Pedro Winter, AKA Busy P, is the ringleader, running the label from a small office in Paris's hilly Montmartre neighborhood, where he has also lived for about a decade. The 31-year-old's English is flawless but musically accented and infused with a typically French, dry, world-weary wit. With long, shaggy hair and a wardrobe heavy on psychedelic-print hoodies and thrift-store oddities, even his appearance reflects the Ed Banger fuck-you to the world of slick, corporate dinosaur DJs.
"The mix between rock and electro is not new," Winter says. "The Rapture and DFA did it a few years ago. What they did was really rock for dance people. We are making dance music that rocks people. The music we are publishing is mostly electronic music made on a computer but the parties we throw look more like rock concerts, with people stage-diving, than a rave."

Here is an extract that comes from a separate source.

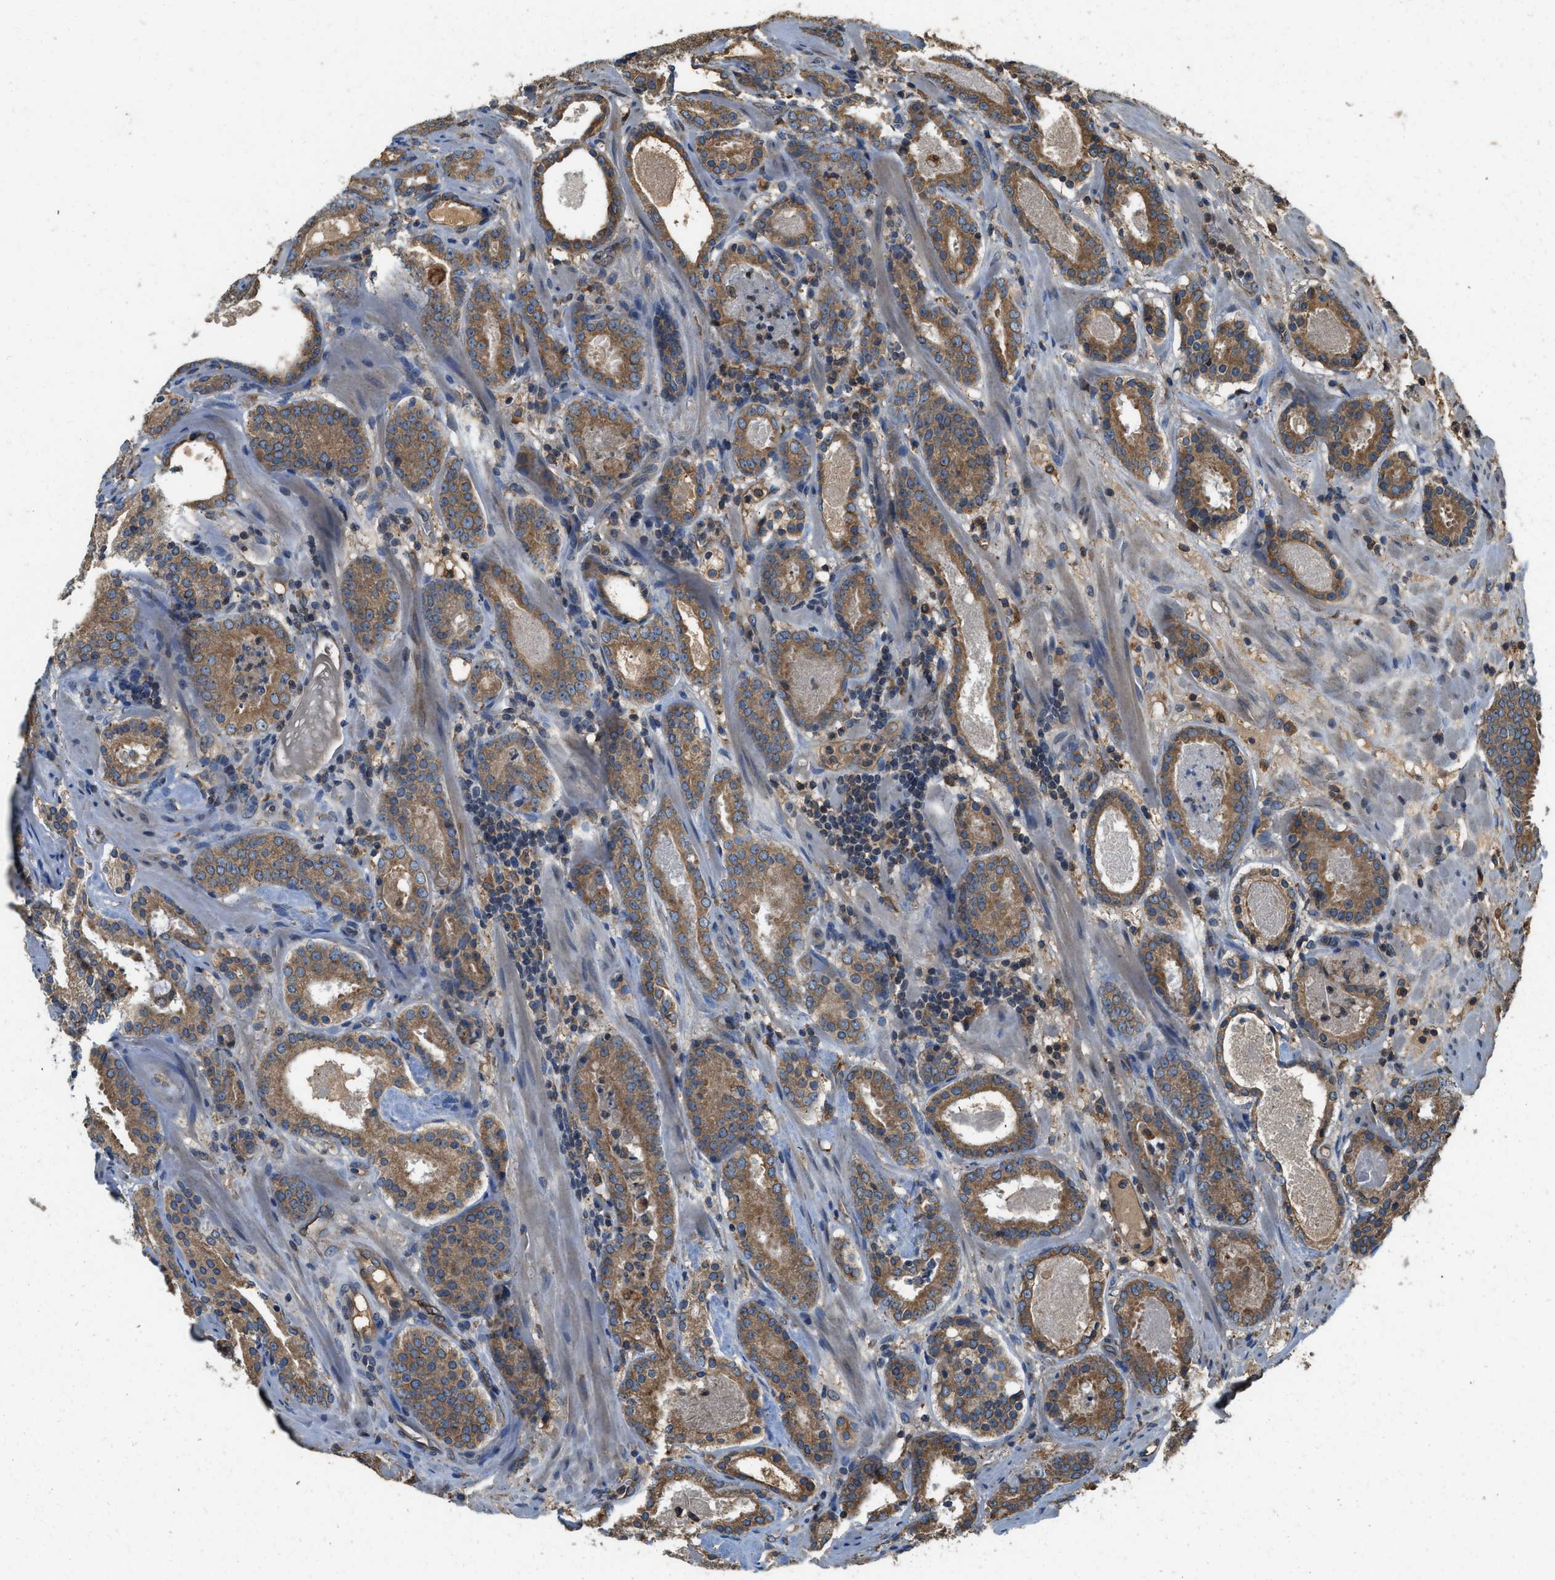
{"staining": {"intensity": "moderate", "quantity": ">75%", "location": "cytoplasmic/membranous"}, "tissue": "prostate cancer", "cell_type": "Tumor cells", "image_type": "cancer", "snomed": [{"axis": "morphology", "description": "Adenocarcinoma, Low grade"}, {"axis": "topography", "description": "Prostate"}], "caption": "The histopathology image shows a brown stain indicating the presence of a protein in the cytoplasmic/membranous of tumor cells in prostate cancer. The staining was performed using DAB, with brown indicating positive protein expression. Nuclei are stained blue with hematoxylin.", "gene": "BCAP31", "patient": {"sex": "male", "age": 69}}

As a producer, Busy P infuses his own tracks with a heavy dose of hip-hop sass as well. Built around breaks sometimes pushed to breakneck speed, sample after chirping sample orders dancers into various body formations before cutting away to a guitarlike crunch or a squelching acid line. The result is irresistibly cheeky, down to song titles like "Colette, c'est chouette" (Colette being the high-minded Paris design/lifestyle store and chouette being a very uncool way to say something is cool).
As trendy as his sound and stable may be among early adopters with expensive bedhead, Winter is convinced of their staying power.
"I am here to propose something we will be able to talk about in five or ten years," he says. "We have a lot of influences from rock but also from hip-hop. We are a big mix of stuff instead of only putting together electronic music and rock, which was electroclash. It's like the ingredients of a pizza. Electroclash, that was like a two-topping pizza. But we, we have many ingredients; we are a king pizza!"